Post by Lee on May 21, 2014 2:29:39 GMT
“LOPPING THE BOUGH WITH TERROR.”
Thus, by modern exploration, we are enabled to get quite a vivid picture of the advance of the Assyrian through the Prince’s portion of the land (Ezek. 48) upon the city of the Great King.
At Nob, however, the divine command was: HALT! “This very day shall he halt at Nob” (5:32 R.V.). Nob is not certainly identified; but it seems to have been situated about two miles north of Jerusalem. It was a Levitical city, the place where David ate the shew bread, and the scene of the slaving of the Lord’s priests by Saul. If Shafat be the site, it is on the main road to Jerusalem from the north, and about two miles distant from the city, which is visible from it. Here the Assyrian was to camp and “shake his hand against the mount of the daughter of Zion, the hill of Jerusalem.”
The history of the fulfilment of the prophecy shortly afterwards, in Hezekiah’s days, is recorded in 2 Kings 19, and incorporated in Isaiah 36 and 37. At that time, God consoled Hezekiah by an assurance of deliverance from the invader, and a sentence of judgment upon the boastful king: “He shall not come into this city, nor shoot an arrow there, nor come before it with a shield, nor cast a bank against it.” And so it came to pass; for, without striking a blow, he left the dead bodies of his host of 185,000 men, slain by the angel of the Lord “that night,” and returned in disgrace to Nineveh, where he was slain by his own sons in the presence of his god Nisroch, in whose strength he trusted to prevail against “the God of Jerusalem.”
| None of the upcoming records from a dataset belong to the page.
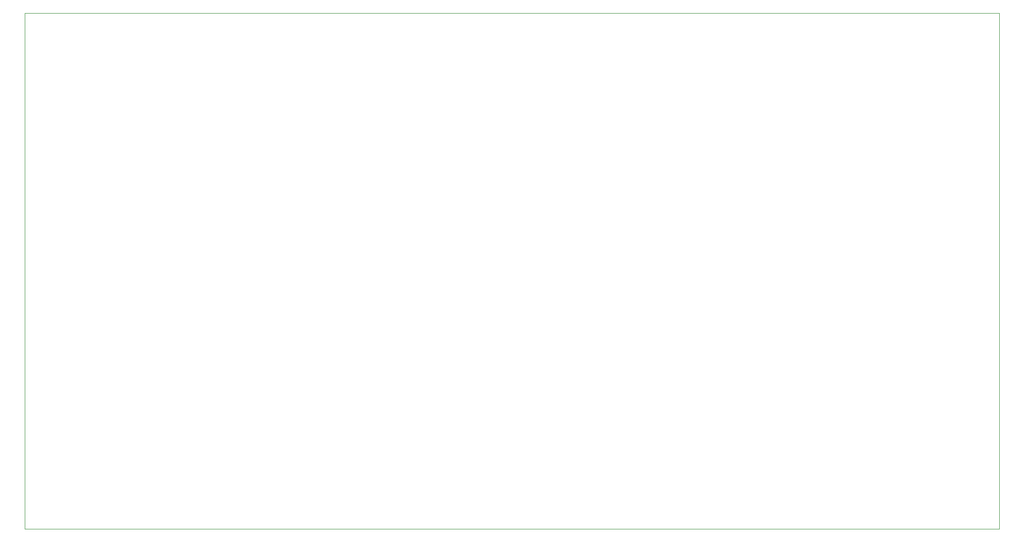
<source format=gbr>
%TF.GenerationSoftware,KiCad,Pcbnew,8.0.4*%
%TF.CreationDate,2024-10-16T11:02:59-05:00*%
%TF.ProjectId,touchboard,746f7563-6862-46f6-9172-642e6b696361,rev?*%
%TF.SameCoordinates,Original*%
%TF.FileFunction,Profile,NP*%
%FSLAX46Y46*%
G04 Gerber Fmt 4.6, Leading zero omitted, Abs format (unit mm)*
G04 Created by KiCad (PCBNEW 8.0.4) date 2024-10-16 11:02:59*
%MOMM*%
%LPD*%
G01*
G04 APERTURE LIST*
%TA.AperFunction,Profile*%
%ADD10C,0.050000*%
%TD*%
G04 APERTURE END LIST*
D10*
X41000000Y-41000000D02*
X211000000Y-41000000D01*
X211000000Y-131000000D01*
X41000000Y-131000000D01*
X41000000Y-41000000D01*
M02*

</source>
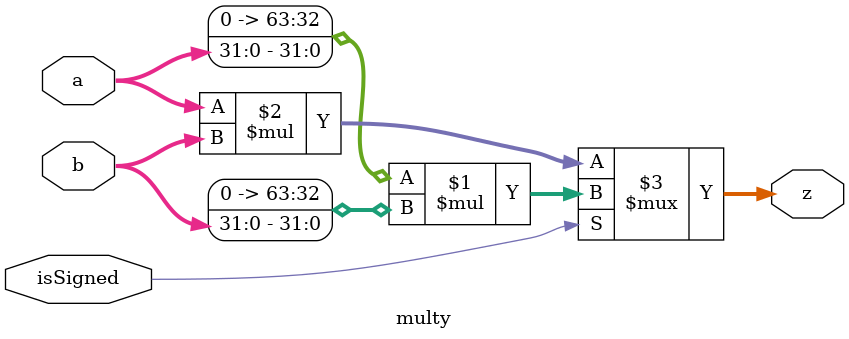
<source format=v>
`timescale 1ns / 1ps


module multy(
    input [31:0]a,
    input [31:0]b,
    input isSigned,
    output[63:0]z
);

assign z = isSigned ? $signed(a)*$signed(b):a*b;

endmodule

</source>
This stroke of judgment is figuratively foretold in the last two verses of Isaiah 10, “Behold, the Lord, the LORD of Hosts (that is, ‘the angel of the Lord’ as the history shows), shall lop the bough with terror; and the high ones of stature shall be hewn down, and the haughty shall be humbled. And he shall cut down the thickets of the forest with iron, and Lebanon shall fall by a mighty one.” From this symbolic language, and the literal description of its import that is available, we may estimate the judgments that are yet in store for the world. The book of Revelation (ch. 14) gives us a picture of the Son of Man sitting crowned upon a white cloud and armed with a sharp sickle. Angels of the temple, likewise sickle-armed, assist him in the terrible process of reaping the ripe harvest of the earth, “gathering the clusters of the vine of the earth.” The work being accomplished, the clusters were “cast into the great wine-press of the wrath of God. And the wine-press was trodden without the city, and blood came out of the wine-press: even unto the horse bridles by the space of a thousand six hundred furlongs.” The terrible judgments thus portrayed have to do with anti-typical Babylon (Rev. 14:8), the Roman corruption of God’s “way,” that is as obnoxious to Him as was the aggressive Assyrian of two thousand five hundred years ago.
Robert Roberts, & Walker, C. C. (1907). The Ministry of the Prophets: Isaiah (197–198). The Publishing Commitee, Christadelphian Old Paths Ecclesia.